» **Data provided**:

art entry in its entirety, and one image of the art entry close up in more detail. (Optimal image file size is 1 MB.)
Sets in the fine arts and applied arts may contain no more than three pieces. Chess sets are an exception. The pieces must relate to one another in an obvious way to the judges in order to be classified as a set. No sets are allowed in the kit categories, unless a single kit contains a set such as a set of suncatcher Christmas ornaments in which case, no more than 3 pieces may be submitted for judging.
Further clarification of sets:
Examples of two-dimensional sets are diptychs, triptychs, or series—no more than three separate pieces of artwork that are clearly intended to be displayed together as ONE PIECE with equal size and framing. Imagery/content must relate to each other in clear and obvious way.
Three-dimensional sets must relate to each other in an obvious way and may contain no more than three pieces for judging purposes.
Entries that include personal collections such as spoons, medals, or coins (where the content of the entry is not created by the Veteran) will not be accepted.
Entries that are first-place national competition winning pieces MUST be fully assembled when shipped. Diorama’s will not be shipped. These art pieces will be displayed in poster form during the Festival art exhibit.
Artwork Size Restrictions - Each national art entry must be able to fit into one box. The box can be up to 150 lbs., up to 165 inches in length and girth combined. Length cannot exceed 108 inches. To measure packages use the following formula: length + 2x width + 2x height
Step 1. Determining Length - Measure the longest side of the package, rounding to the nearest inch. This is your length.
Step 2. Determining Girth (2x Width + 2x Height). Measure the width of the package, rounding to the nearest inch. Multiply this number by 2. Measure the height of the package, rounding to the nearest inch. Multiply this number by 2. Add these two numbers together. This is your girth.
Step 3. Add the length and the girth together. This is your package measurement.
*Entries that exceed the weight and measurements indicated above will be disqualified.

» **Work instructions**: Using the entries above, output exactly the lines between the line holding "Examples of two-dimensional" and the line holding "Entries that are", end lines included, and nothing more.

» **Output for this exercise**:
Examples of two-dimensional sets are diptychs, triptychs, or series—no more than three separate pieces of artwork that are clearly intended to be displayed together as ONE PIECE with equal size and framing. Imagery/content must relate to each other in clear and obvious way.
Three-dimensional sets must relate to each other in an obvious way and may contain no more than three pieces for judging purposes.
Entries that include personal collections such as spoons, medals, or coins (where the content of the entry is not created by the Veteran) will not be accepted.
Entries that are first-place national competition winning pieces MUST be fully assembled when shipped. Diorama’s will not be shipped. These art pieces will be displayed in poster form during the Festival art exhibit.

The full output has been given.